MythTrouncers Episode 1: Quantitative research is better than qualitative, and vice versa.
3/1/12 / Holly Russo
Myth: Quantitative research is better than qualitative (or) qualitative research is better than quantitative.
As a gal who holds qual research so near and dear to my heart, my initial reaction to the first half of this myth is to lean back in my desk chair and yell dramatically, “Noooooooo!”
But in an effort to remain professional, I shall take a deep breath and propose that, as any good researcher would tell you, there is a time, a place, and a purpose for each of these approaches to understanding your various constituents. Google “qualitative research” and the first search result will send you to the Wikipedia page on the topic. It’s tough to talk qual without contrasting it with quantitative research, as the Wiki page does, but it boils down to the type of information you’re trying to get. The widely accepted rule is that quant research helps you learn what, where, when, how many, and qual research helps hone in on the how, and why – mostly related to decision-making behaviors.

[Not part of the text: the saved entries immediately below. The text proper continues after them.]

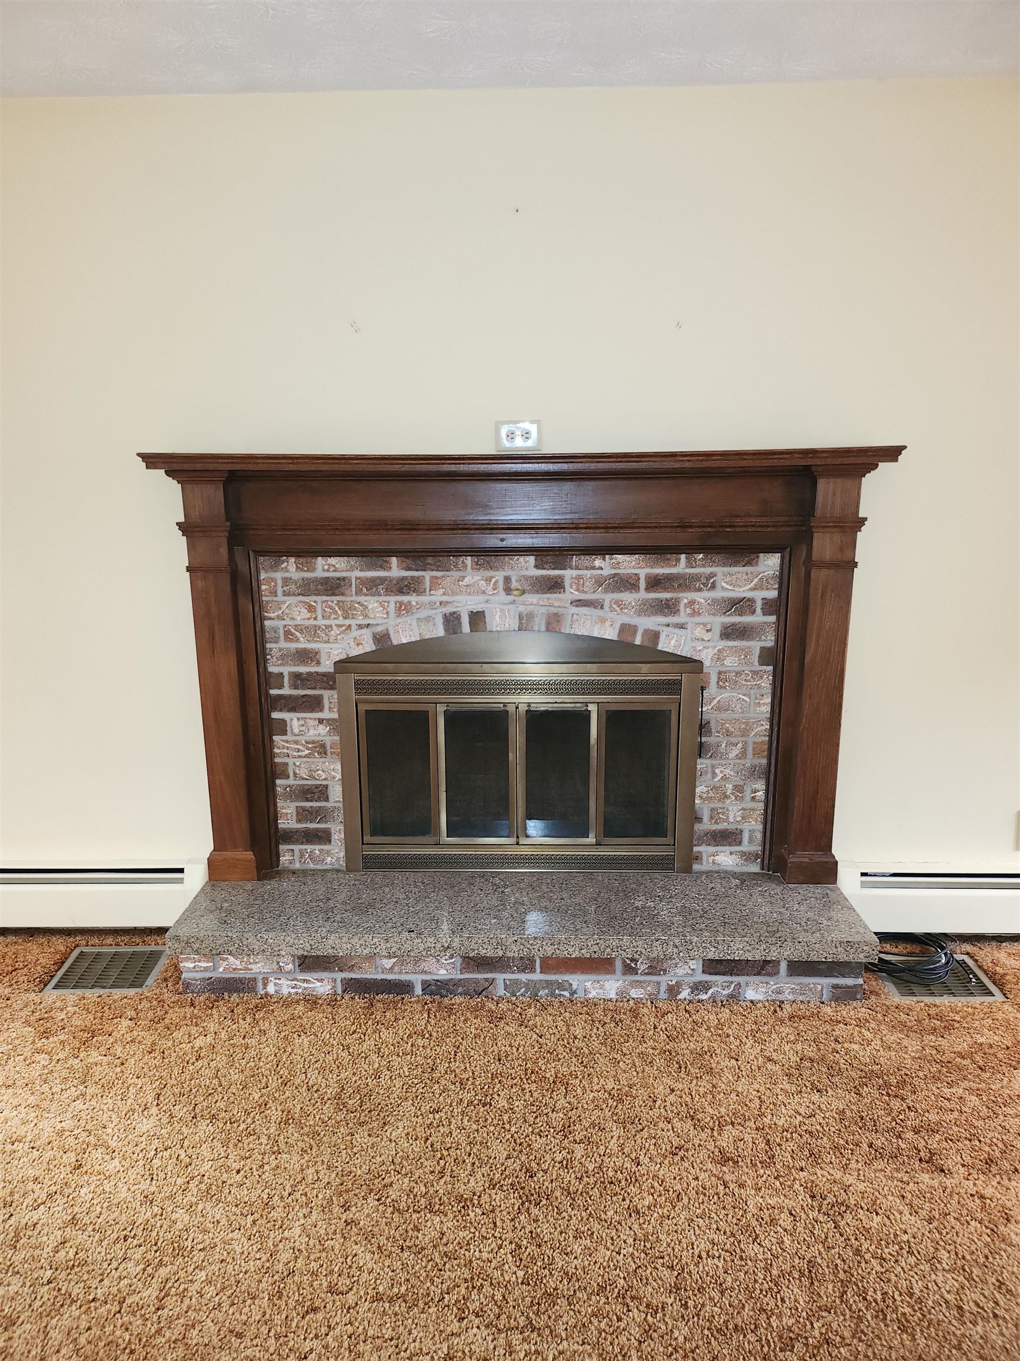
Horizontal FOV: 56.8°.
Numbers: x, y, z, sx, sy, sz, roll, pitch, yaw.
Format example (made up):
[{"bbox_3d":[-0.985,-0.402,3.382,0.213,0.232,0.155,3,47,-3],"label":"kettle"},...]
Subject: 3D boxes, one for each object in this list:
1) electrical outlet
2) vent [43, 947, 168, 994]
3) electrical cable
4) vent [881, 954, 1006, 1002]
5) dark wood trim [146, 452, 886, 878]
[{"bbox_3d":[0.023,-0.651,2.515,0.123,0.079,0.010,0,13,2],"label":"electrical outlet"},{"bbox_3d":[-1.100,0.794,2.602,0.273,0.015,0.238,0,13,2],"label":"vent"},{"bbox_3d":[1.076,0.746,2.590,0.300,0.070,0.220,0,13,2],"label":"electrical cable"},{"bbox_3d":[1.135,0.793,2.532,0.273,0.015,0.235,0,13,2],"label":"vent"},{"bbox_3d":[0.025,-0.012,2.577,1.914,1.196,0.185,0,13,2],"label":"dark wood trim"}]

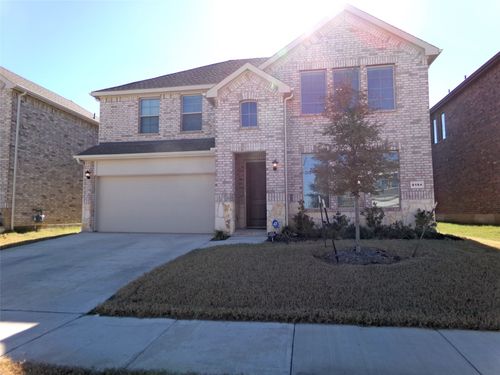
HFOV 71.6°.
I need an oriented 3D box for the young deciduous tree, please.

So you can see why one might be preferable in one situation but not another.
I think I’ve noted the ‘quant is better’ school of thought (perhaps because I’m sensitive to the assumption) in situations when we are working with a client who must take the results of the research and present them to decision-makers – and really, most of our clients must do just that. And I understand. It’s different going to your manager with numbers and statistics with margins of error than it is going with quotes from a focus group. You don’t have a way to prove the accuracy of your qualitative results. Even when you’re working with a smart, reputable firm, qual research is tricky…but it’s the only way to dig deeper than those survey responses allow.
The fact is that there are certain situations in which there’s very little substitute for qual research, nor is there for quant. They’re a good team to help you answer all sorts of questions. So next time, before you scoff at the suggestion of a focus group, or poo-poo the recommendation for in-depth interviews, just consider what you’re trying to learn. And for goodness sake, find someone bright to guide you to the right research methods, and conduct it well.
I’m thinking we can declare this Myth TROUNCED. What do you think?